Pass the ROC

Using MCMC to Fit the Shifted-Beta-Geometric Customer Lifetime Value Model

Two professors of marketing, Peter Fader and Bruce Hardie, have developed probability models for estimating customer lifetime value (LTV). In their papers and example spreadsheets, they estimate the models using maximum-likelihood estimation (MLE).

In this post, I'm going to show how to use MCMC (via pymc) to estimate one of the models they've developed. Using MCMC makes it easy to quantify the uncertainty of the model parameters, and because LTV is a function of the model parameters, to pass that uncertainty through into the estimates of LTV itself.

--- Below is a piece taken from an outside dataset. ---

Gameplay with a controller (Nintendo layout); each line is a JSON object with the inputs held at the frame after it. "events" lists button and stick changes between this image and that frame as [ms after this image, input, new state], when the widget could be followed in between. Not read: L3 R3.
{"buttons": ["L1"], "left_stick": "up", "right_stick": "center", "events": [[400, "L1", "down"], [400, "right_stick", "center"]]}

This post is primarily about implementing the model, and I'm only going to touch briefly on the strengths of the Fader/Hardie model over simpler, back-of-the-envelope formulas you'll find if you google 'calculate customer lifetime value.' But in the interest of motivating the implementation, the model is worth understanding because:

  1. by modeling the processes underlying aggregate metrics like 'churn rate' or 'repeated buying rate,' and
  2. by allowing for heterogeneity in a customer base,

it provides more insight into customer behavior and in many cases, will provide less biased predictions about future behavior of customers.

The Four LTV Scenarios

The academic literature on LTV breaks down the problem into four scenarios, depending on whether the customer-business relationship is contractual, and on whether customers have discrete opportunities for transactions. The following graphic, taken from the second paper listed below, provides examples for each of the four scenarios.

In [2]:
import os
from IPython.display import Image, HTML
CHART_DIR = os.path.join(os.getcwd(), 'charts/')
Embed = Image(CHART_DIR + 'quadrant.png', retina=True)

The key distinction between contractual and noncontractual is that in contractual scenario, you observe when a customer leaves, while in a noncontractual scenario, customer departure is unobservable and therefore must be inferred. In this post, I'm going to implement a model from the contractual-discrete (lower-right) quadrant: the shifted-beta-geometric (sBG) model.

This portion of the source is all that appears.